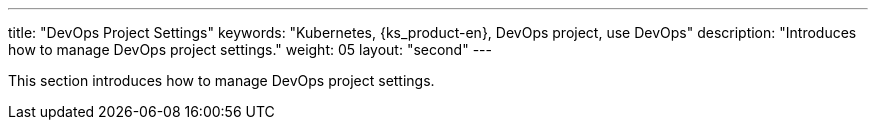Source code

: ---
title: "DevOps Project Settings"
keywords: "Kubernetes, {ks_product-en}, DevOps project, use DevOps"
description: "Introduces how to manage DevOps project settings."
weight: 05
layout: "second"
---

This section introduces how to manage DevOps project settings.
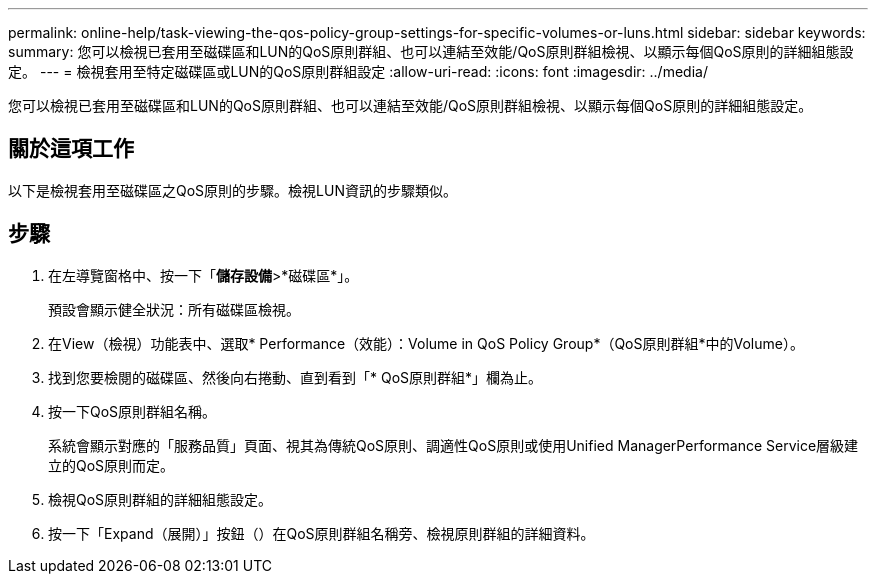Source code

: ---
permalink: online-help/task-viewing-the-qos-policy-group-settings-for-specific-volumes-or-luns.html 
sidebar: sidebar 
keywords:  
summary: 您可以檢視已套用至磁碟區和LUN的QoS原則群組、也可以連結至效能/QoS原則群組檢視、以顯示每個QoS原則的詳細組態設定。 
---
= 檢視套用至特定磁碟區或LUN的QoS原則群組設定
:allow-uri-read: 
:icons: font
:imagesdir: ../media/


[role="lead"]
您可以檢視已套用至磁碟區和LUN的QoS原則群組、也可以連結至效能/QoS原則群組檢視、以顯示每個QoS原則的詳細組態設定。



== 關於這項工作

以下是檢視套用至磁碟區之QoS原則的步驟。檢視LUN資訊的步驟類似。



== 步驟

. 在左導覽窗格中、按一下「*儲存設備*>*磁碟區*」。
+
預設會顯示健全狀況：所有磁碟區檢視。

. 在View（檢視）功能表中、選取* Performance（效能）：Volume in QoS Policy Group*（QoS原則群組*中的Volume）。
. 找到您要檢閱的磁碟區、然後向右捲動、直到看到「* QoS原則群組*」欄為止。
. 按一下QoS原則群組名稱。
+
系統會顯示對應的「服務品質」頁面、視其為傳統QoS原則、調適性QoS原則或使用Unified ManagerPerformance Service層級建立的QoS原則而定。

. 檢視QoS原則群組的詳細組態設定。
. 按一下「Expand（展開）」按鈕（image:../media/chevron-down.gif[""]）在QoS原則群組名稱旁、檢視原則群組的詳細資料。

----------------------------------------

EXERCISE: The records above need retyping in full. Omit the pictures, and change nothing else.

RESULT:
Source code

: ---
title: "DevOps Project Settings"
keywords: "Kubernetes, {ks_product-en}, DevOps project, use DevOps"
description: "Introduces how to manage DevOps project settings."
weight: 05
layout: "second"
---

This section introduces how to manage DevOps project settings.
Source code

: ---
permalink: online-help/task-viewing-the-qos-policy-group-settings-for-specific-volumes-or-luns.html 
sidebar: sidebar 
keywords:  
summary: 您可以檢視已套用至磁碟區和LUN的QoS原則群組、也可以連結至效能/QoS原則群組檢視、以顯示每個QoS原則的詳細組態設定。 
---
= 檢視套用至特定磁碟區或LUN的QoS原則群組設定
:allow-uri-read: 
:icons: font
:imagesdir: ../media/


[role="lead"]
您可以檢視已套用至磁碟區和LUN的QoS原則群組、也可以連結至效能/QoS原則群組檢視、以顯示每個QoS原則的詳細組態設定。



== 關於這項工作

以下是檢視套用至磁碟區之QoS原則的步驟。檢視LUN資訊的步驟類似。



== 步驟

. 在左導覽窗格中、按一下「*儲存設備*>*磁碟區*」。
+
預設會顯示健全狀況：所有磁碟區檢視。

. 在View（檢視）功能表中、選取* Performance（效能）：Volume in QoS Policy Group*（QoS原則群組*中的Volume）。
. 找到您要檢閱的磁碟區、然後向右捲動、直到看到「* QoS原則群組*」欄為止。
. 按一下QoS原則群組名稱。
+
系統會顯示對應的「服務品質」頁面、視其為傳統QoS原則、調適性QoS原則或使用Unified ManagerPerformance Service層級建立的QoS原則而定。

. 檢視QoS原則群組的詳細組態設定。
. 按一下「Expand（展開）」按鈕（image:../media/chevron-down.gif[""]）在QoS原則群組名稱旁、檢視原則群組的詳細資料。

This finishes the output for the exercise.